Sam*, who lives in Essex, is married and working full-time to support his young family. He and his wife have three children all aged under four, and are expecting a fourth. Before the birth of their youngest child, born six weeks after the two-child limit came into effect, the family was managing financially, but they have since experienced significant changes to their financial and general wellbeing.

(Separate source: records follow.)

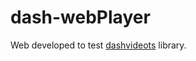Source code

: # dash-webPlayer

Web developed to test [dashvideots](https://github.com/Shengz94/dashvideots) library.

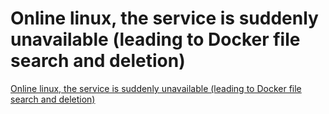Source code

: # Online linux, the service is suddenly unavailable (leading to Docker file search and deletion)
[Online linux, the service is suddenly unavailable (leading to Docker file search and deletion)](https://aiwithcloud.com/2022/09/16/online_linux_the_service_is_suddenly_unavailable_leading_to_docker_file_search_and_deletion/)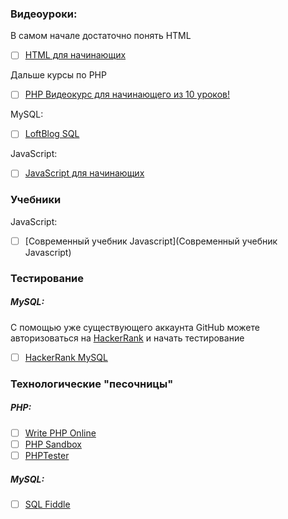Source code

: ### Видеоуроки:
В самом начале достаточно понять HTML
- [ ] [HTML для начинающих](https://youtu.be/8mK5aY5YOCc)

Дальше курсы по PHP
- [ ] [PHP Видеокурс для начинающего из 10 уроков!](https://youtu.be/yy4uWmvDEAQ)

MySQL:
- [ ] [LoftBlog SQL](https://loftblog.ru/material/1-vvedenie/)

JavaScript:
- [ ] [JavaScript для начинающих](https://youtu.be/xgDtBQ-NxtA)

### Учебники
JavaScript:
- [ ] [Современный учебник Javascript](Современный учебник Javascript)

### Тестирование
##### MySQL:
С помощью уже существующего аккаунта GitHub можете авторизоваться на [HackerRank](https://www.hackerrank.com/login) и начать тестирование
- [ ] [HackerRank MySQL](https://www.hackerrank.com/domains/sql/select)

### Технологические "песочницы"
##### PHP:
- [ ] [Write PHP Online](http://www.writephponline.com/)
- [ ] [PHP Sandbox](http://sandbox.onlinephpfunctions.com/)
- [ ] [PHPTester](http://phptester.net/)

##### MySQL:
- [ ] [SQL Fiddle](http://sqlfiddle.com/)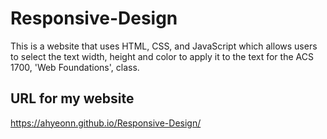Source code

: # Responsive-Design
This is a website that uses HTML, CSS, and JavaScript which allows users to select the text width, height and color to apply it to the text for the ACS 1700, 'Web Foundations', class.

## URL for my website
https://ahyeonn.github.io/Responsive-Design/
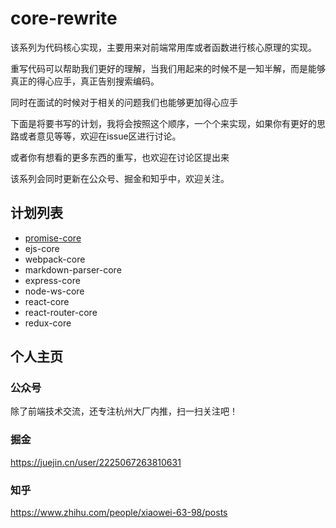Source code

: # core-rewrite
该系列为代码核心实现，主要用来对前端常用库或者函数进行核心原理的实现。

重写代码可以帮助我们更好的理解，当我们用起来的时候不是一知半解，而是能够真正的得心应手，真正告别搜索编码。

同时在面试的时候对于相关的问题我们也能够更加得心应手

下面是将要书写的计划，我将会按照这个顺序，一个个来实现，如果你有更好的思路或者意见等等，欢迎在issue区进行讨论。

或者你有想看的更多东西的重写，也欢迎在讨论区提出来

该系列会同时更新在公众号、掘金和知乎中，欢迎关注。

## 计划列表
- [promise-core](https://github.com/xwchris/core-rewrite/blob/main/packages/promise-core/promise-core.md)
- ejs-core
- webpack-core
- markdown-parser-core
- express-core
- node-ws-core
- react-core
- react-router-core
- redux-core

## 个人主页
### 公众号
除了前端技术交流，还专注杭州大厂内推，扫一扫关注吧！

### 掘金
https://juejin.cn/user/2225067263810631
### 知乎
https://www.zhihu.com/people/xiaowei-63-98/posts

When their third child was born, and needing more space, the family had to move out of their council house to a private rented home because they could not find a suitable council property. Sam and his wife now rent privately at a cost of £975 a month which he describes as ‘crippling’. Sam explained that the two-child limit exacerbates this already difficult financial situation. Despite working full time, he feels this does not pay and describes life as a constant struggle: ‘You know the truth is work don’t pay… we’re finding that I’m going to work and I’m about £50 a week better off, but then I’ve got to travel to work, I’m not here five days, [and] I’ve got four children. It’s really pointless me working if you really add it all up. It really just makes you feel defeated before you’ve even begun’. Sam and his wife shop cheaply, including at charity shops, and feel caught in a cycle of selling things and borrowing on credit cards to keep afloat.
Sam suffers from a hiatal hernia, the symptoms of which are worsened with anxiety caused by his family’s financial situation. Sam is reluctant to take time away from work to recover, as he believes in hard work, but he feels penalised by the withdrawal in benefits when he earns: ‘I want to go out and work, I want to have that sense of pride about myself, you know, and carry on fighting. But it’s got to that stage where you just think to myself “You’re gonna give us that much money when I don’t go to work, and when I do go to work you’re gonna take from us?”…it’s just that knife edge existence all the time’.

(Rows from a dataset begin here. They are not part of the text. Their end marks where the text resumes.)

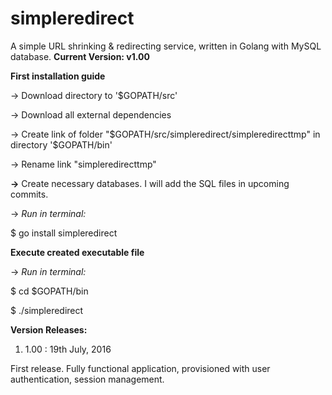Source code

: # simpleredirect
A simple URL shrinking &amp; redirecting service, written in Golang with MySQL database.
**Current Version: v1.00**

**First installation guide**

-> Download directory to '$GOPATH/src'

-> Download all external dependencies

-> Create link of folder "$GOPATH/src/simpleredirect/simpleredirecttmp" in directory '$GOPATH/bin'

-> Rename link "simpleredirecttmp"

**->** Create necessary databases. I will add the SQL files in upcoming commits.

-> *Run in terminal:*

$ go install simpleredirect

**Execute created executable file**

-> *Run in terminal:*

$ cd $GOPATH/bin

$ ./simpleredirect

**Version Releases:**
1. 1.00 : 19th July, 2016

First release. Fully functional application, provisioned with user authentication, session management.
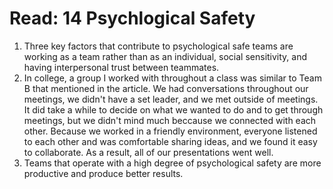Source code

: # Read: 14 Psychlogical Safety

1. Three key factors that contribute to psychological safe teams are working as a team rather than as an individual, social sensitivity, and having interpersonal trust between teammates.
2. In college, a group I worked with throughout a class was similar to Team B that mentioned in the article. We had conversations throughout our meetings, we didn't have a set leader, and we met outside of meetings. It did take a while to decide on what we wanted to do and to get through meetings, but we didn't mind much beccause we connected with each other. Because we worked in a friendly environment, everyone listened to each other and was comfortable sharing ideas, and we found it easy to collaborate. As a result, all of our presentations went well.
3. Teams that operate with a high degree of psychological safety are more productive and produce better results.
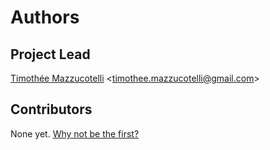 # Authors

## Project Lead
[Timothée Mazzucotelli](https://github.com/pawamoy) &lt;timothee.mazzucotelli@gmail.com&gt;

## Contributors
None yet. [Why not be the first?](CONTRIBUTING.md)
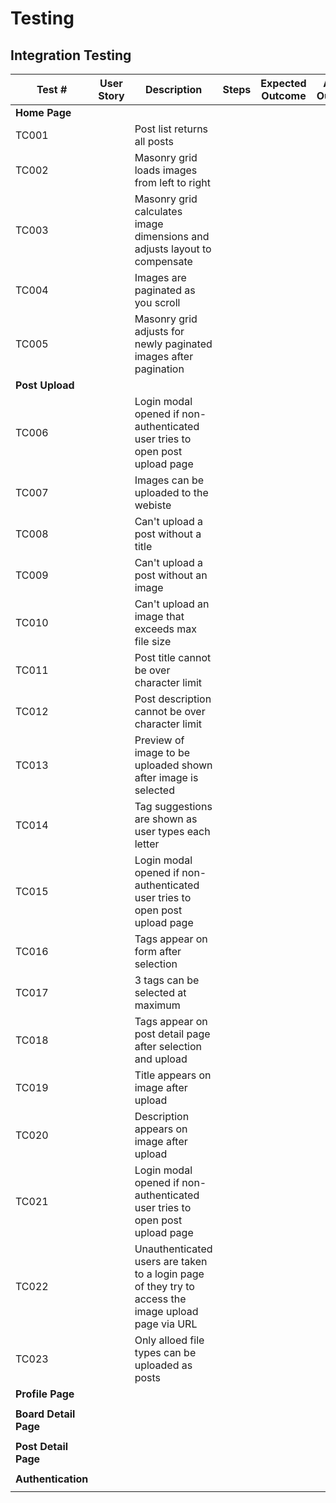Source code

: # **Testing**
## **Integration Testing**

| **Test #** | **User Story** | **Description** | **Steps** | **Expected Outcome** | **Actual Outcome** | **Result** |
|--|--|--|--|--|--|--|
| **Home Page** |  |  |  |  |  |  |
| TC001 |  | Post list returns all posts |  |  |  |  |
| TC002 |  | Masonry grid loads images from left to right |  |  |  |  |
| TC003 |  | Masonry grid calculates image dimensions and adjusts layout to compensate |  |  |  |  |
| TC004 |  | Images are paginated as you scroll |  |  |  |  |
| TC005 |  | Masonry grid adjusts for newly paginated images after pagination |  |  |  |  |
| **Post Upload** |  |  |  |  |  |  |
| TC006 |  | Login modal opened if non-authenticated user tries to open post upload page |  |  |  |  |
| TC007 |  | Images can be uploaded to the webiste |  |  |  |  |
| TC008 |  | Can't upload a post without a title |  |  |  |  |
| TC009 |  | Can't upload a post without an image |  |  |  |  |
| TC010 |  | Can't upload an image that exceeds max file size |  |  |  |  |
| TC011 |  | Post title cannot be over character limit |  |  |  |  |
| TC012 |  | Post description cannot be over character limit |  |  |  |  |
| TC013 |  | Preview of image to be uploaded shown after image is selected |  |  |  |  |
| TC014 |  | Tag suggestions are shown as user types each letter |  |  |  |  |
| TC015 |  | Login modal opened if non-authenticated user tries to open post upload page |  |  |  |  |
| TC016 |  | Tags appear on form after selection |  |  |  |  |
| TC017 |  | 3 tags can be selected at maximum |  |  |  |  |
| TC018 |  | Tags appear on post detail page after selection and upload |  |  |  |  |
| TC019 |  | Title appears on image after upload |  |  |  |  |
| TC020 |  | Description appears on image after upload |  |  |  |  |
| TC021 |  | Login modal opened if non-authenticated user tries to open post upload page |  |  |  |  |
| TC022 |  | Unauthenticated users are taken to a login page of they try to access the image upload page via URL |  |  |  |  |
| TC023 |  | Only alloed file types can be uploaded as posts |  |  |  |  |
| **Profile Page** |  |  |  |  |  |  |
|  |  |  |  |  |  |  |
| **Board Detail Page** |  |  |  |  |  |  |
|  |  |  |  |  |  |  |
| **Post Detail Page** |  |  |  |  |  |  |
|  |  |  |  |  |  |  |
| **Authentication** |  |  |  |  |  |  |
|  |  |  |  |  |  |  |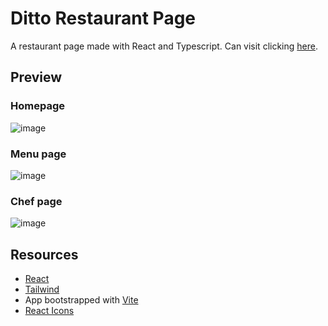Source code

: # Ditto Restaurant Page

A restaurant page made with React and Typescript. Can visit clicking [here](https://crokibolt.github.io/ditto-restaurant-page/).

## Preview
### Homepage
![image](https://github.com/crokibolt/ditto-restaurant-page/assets/87938574/122be9e2-4e4f-4bc5-ad2d-3741810642e5)
### Menu page
![image](https://github.com/crokibolt/ditto-restaurant-page/assets/87938574/acb49b12-0f9d-4b88-927f-3e847153537c)
### Chef page
![image](https://github.com/crokibolt/ditto-restaurant-page/assets/87938574/1cfe30d2-0d7c-4630-8422-b442bcf5d1f0)


## Resources
- [React](https://react.dev/)
- [Tailwind](https://tailwindcss.com/)
- App bootstrapped with [Vite](https://vitejs.dev/)
- [React Icons](https://react-icons.github.io/react-icons/)
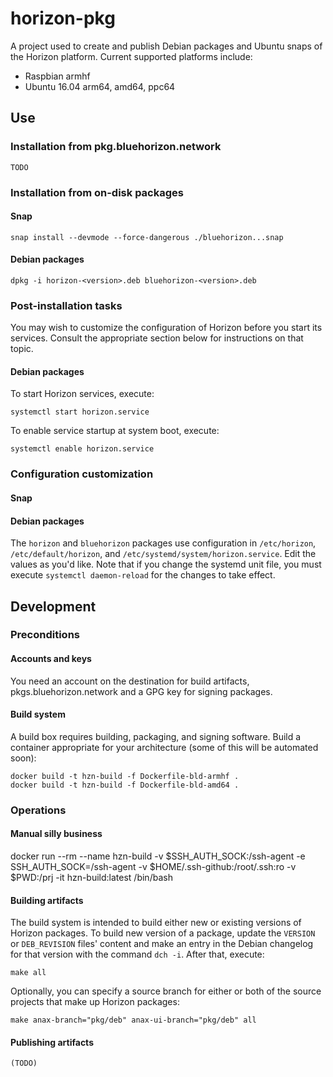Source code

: # horizon-pkg

A project used to create and publish Debian packages and Ubuntu snaps of the Horizon platform. Current supported platforms include:

 * Raspbian armhf
 * Ubuntu 16.04 arm64, amd64, ppc64

## Use

### Installation from pkg.bluehorizon.network

`TODO`

### Installation from on-disk packages

#### Snap

    snap install --devmode --force-dangerous ./bluehorizon...snap

#### Debian packages

    dpkg -i horizon-<version>.deb bluehorizon-<version>.deb

### Post-installation tasks

You may wish to customize the configuration of Horizon before you start its services. Consult the appropriate section below for instructions on that topic.

#### Debian packages

To start Horizon services, execute:

    systemctl start horizon.service

To enable service startup at system boot, execute:

    systemctl enable horizon.service

### Configuration customization

#### Snap

#### Debian packages

The `horizon` and `bluehorizon` packages use configuration in `/etc/horizon`, `/etc/default/horizon`, and `/etc/systemd/system/horizon.service`. Edit the values as you'd like. Note that if you change the systemd unit file, you must execute `systemctl daemon-reload` for the changes to take effect.

## Development

### Preconditions

#### Accounts and keys

You need an account on the destination for build artifacts, pkgs.bluehorizon.network and a GPG key for signing packages.

#### Build system

A build box requires building, packaging, and signing software. Build a container appropriate for your architecture (some of this will be automated soon):

    docker build -t hzn-build -f Dockerfile-bld-armhf .
    docker build -t hzn-build -f Dockerfile-bld-amd64 .

### Operations

#### Manual silly business

docker run --rm --name hzn-build -v $SSH_AUTH_SOCK:/ssh-agent -e SSH_AUTH_SOCK=/ssh-agent -v $HOME/.ssh-github:/root/.ssh:ro -v $PWD:/prj -it hzn-build:latest /bin/bash

#### Building artifacts

The build system is intended to build either new or existing versions of Horizon packages. To build new version of a package, update the `VERSION` or `DEB_REVISION` files' content and make an entry in the Debian changelog for that version with the command `dch -i`. After that, execute:

    make all

Optionally, you can specify a source branch for either or both of the source projects that make up Horizon packages:

    make anax-branch="pkg/deb" anax-ui-branch="pkg/deb" all

#### Publishing artifacts

    (TODO)
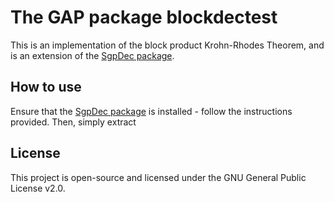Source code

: # The GAP package blockdectest

This is an implementation of the block product Krohn-Rhodes Theorem, and is an extension of the [SgpDec package](https://github.com/gap-packages/sgpdec/).

## How to use
Ensure that the [SgpDec package](https://github.com/gap-packages/sgpdec/) is installed - follow the instructions provided. Then, simply extract 


## License
This project is open-source and licensed under the GNU General Public License v2.0.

Sam told us that the two-child limit makes him feel he has done something wrong, even criminal. He also explained that his children have missed out as a result of the policy, with many activities and even simple treats like an ice cream in the park now unaffordable: ‘Yeah it affects them, like, you know, creating memories… Like I said, we have no money. …For [school] holidays we’ve got no money to treat them to do anything nice you know… just getting a round of ice-creams is expensive, just taking them places like the swings is expensive… We can’t take them to any clubs or activities or anything unless we beg, steal or borrow.’
Sam’s wife was already pregnant with their third child when the two-child limit came into force. Sam and his wife decided to have a fourth child because they believe that they should be able to grow their family as a married couple. They also feel that children are the future of the country, who will grow up and give back to the economy, and that penalising children as through this policy is both ‘cruel’ and ‘pointless’.